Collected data
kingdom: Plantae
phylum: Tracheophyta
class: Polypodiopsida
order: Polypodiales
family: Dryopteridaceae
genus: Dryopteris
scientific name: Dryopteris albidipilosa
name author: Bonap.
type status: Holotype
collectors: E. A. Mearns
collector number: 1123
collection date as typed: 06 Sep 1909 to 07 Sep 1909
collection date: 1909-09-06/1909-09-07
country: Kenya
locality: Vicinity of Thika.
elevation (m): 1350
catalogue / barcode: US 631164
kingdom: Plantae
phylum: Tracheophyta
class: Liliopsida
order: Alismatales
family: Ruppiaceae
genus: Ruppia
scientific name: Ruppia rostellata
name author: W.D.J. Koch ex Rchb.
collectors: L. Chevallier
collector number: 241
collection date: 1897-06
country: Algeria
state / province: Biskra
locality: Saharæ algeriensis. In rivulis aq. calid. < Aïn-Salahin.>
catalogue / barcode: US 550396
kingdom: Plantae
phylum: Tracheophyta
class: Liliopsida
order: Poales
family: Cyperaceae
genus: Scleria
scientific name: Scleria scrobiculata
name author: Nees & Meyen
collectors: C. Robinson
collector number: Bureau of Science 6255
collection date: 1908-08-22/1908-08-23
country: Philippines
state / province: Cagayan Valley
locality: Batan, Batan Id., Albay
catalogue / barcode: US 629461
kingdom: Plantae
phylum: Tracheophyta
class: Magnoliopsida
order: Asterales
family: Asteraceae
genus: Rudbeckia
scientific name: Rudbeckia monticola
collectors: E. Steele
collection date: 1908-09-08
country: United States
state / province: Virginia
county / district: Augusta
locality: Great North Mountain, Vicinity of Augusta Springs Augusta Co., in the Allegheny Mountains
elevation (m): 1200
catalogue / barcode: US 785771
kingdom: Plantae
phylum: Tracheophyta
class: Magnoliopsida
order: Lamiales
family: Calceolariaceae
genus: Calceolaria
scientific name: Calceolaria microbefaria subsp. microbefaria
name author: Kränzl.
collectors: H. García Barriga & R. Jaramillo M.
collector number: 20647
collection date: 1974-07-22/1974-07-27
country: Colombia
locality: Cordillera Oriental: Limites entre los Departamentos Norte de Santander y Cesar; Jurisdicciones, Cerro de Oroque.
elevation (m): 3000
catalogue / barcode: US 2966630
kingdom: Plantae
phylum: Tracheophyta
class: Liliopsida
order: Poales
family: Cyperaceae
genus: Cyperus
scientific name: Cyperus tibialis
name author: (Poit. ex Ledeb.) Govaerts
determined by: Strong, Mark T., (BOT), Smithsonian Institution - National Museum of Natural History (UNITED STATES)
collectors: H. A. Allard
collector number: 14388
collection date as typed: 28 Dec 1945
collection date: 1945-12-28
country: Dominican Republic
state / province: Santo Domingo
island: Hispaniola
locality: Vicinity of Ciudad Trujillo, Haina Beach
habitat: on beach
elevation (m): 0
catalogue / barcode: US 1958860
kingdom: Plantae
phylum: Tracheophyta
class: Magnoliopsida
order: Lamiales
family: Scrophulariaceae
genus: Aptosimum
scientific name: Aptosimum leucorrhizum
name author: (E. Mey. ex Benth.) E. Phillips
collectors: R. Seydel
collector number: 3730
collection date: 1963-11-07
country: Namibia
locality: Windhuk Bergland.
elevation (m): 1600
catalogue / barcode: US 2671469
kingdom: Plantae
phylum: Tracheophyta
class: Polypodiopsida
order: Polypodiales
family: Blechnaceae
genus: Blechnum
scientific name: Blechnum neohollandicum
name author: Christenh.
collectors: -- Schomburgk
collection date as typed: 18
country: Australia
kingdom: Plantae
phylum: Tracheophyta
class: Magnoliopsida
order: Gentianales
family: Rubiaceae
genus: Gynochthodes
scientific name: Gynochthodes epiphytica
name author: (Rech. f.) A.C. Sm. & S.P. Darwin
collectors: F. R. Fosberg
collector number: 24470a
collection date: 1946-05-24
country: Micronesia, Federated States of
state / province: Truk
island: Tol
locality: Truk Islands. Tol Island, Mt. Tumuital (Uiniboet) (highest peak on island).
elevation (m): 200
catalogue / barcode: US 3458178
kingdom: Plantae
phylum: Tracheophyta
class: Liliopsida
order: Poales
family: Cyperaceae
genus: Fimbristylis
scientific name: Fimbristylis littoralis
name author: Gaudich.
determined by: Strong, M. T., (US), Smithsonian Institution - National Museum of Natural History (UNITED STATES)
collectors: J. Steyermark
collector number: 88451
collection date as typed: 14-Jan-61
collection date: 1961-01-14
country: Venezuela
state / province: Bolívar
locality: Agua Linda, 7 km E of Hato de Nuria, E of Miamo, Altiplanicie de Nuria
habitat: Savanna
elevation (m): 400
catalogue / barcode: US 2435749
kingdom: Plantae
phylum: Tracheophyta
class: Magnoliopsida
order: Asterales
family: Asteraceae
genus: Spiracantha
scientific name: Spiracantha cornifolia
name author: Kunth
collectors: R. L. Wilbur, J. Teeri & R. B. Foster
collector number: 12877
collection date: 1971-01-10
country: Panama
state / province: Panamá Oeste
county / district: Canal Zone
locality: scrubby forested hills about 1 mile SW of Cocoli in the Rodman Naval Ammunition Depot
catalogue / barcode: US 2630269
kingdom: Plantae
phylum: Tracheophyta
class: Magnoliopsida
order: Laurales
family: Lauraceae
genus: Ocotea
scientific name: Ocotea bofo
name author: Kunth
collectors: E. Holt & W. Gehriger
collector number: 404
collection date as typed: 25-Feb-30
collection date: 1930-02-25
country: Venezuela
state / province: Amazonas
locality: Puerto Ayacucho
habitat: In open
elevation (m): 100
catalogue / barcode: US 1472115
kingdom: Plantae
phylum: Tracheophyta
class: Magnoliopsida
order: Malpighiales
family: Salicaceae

The exercise
From the line with "elevation (m): 1350" up to and including the line with "country: Algeria", rewrite these lines with "name author" renamed to "authority" and everything else kept the same. Return only those lines.

Correct result
elevation (m): 1350
catalogue / barcode: US 631164
kingdom: Plantae
phylum: Tracheophyta
class: Liliopsida
order: Alismatales
family: Ruppiaceae
genus: Ruppia
scientific name: Ruppia rostellata
authority: W.D.J. Koch ex Rchb.
collectors: L. Chevallier
collector number: 241
collection date: 1897-06
country: Algeria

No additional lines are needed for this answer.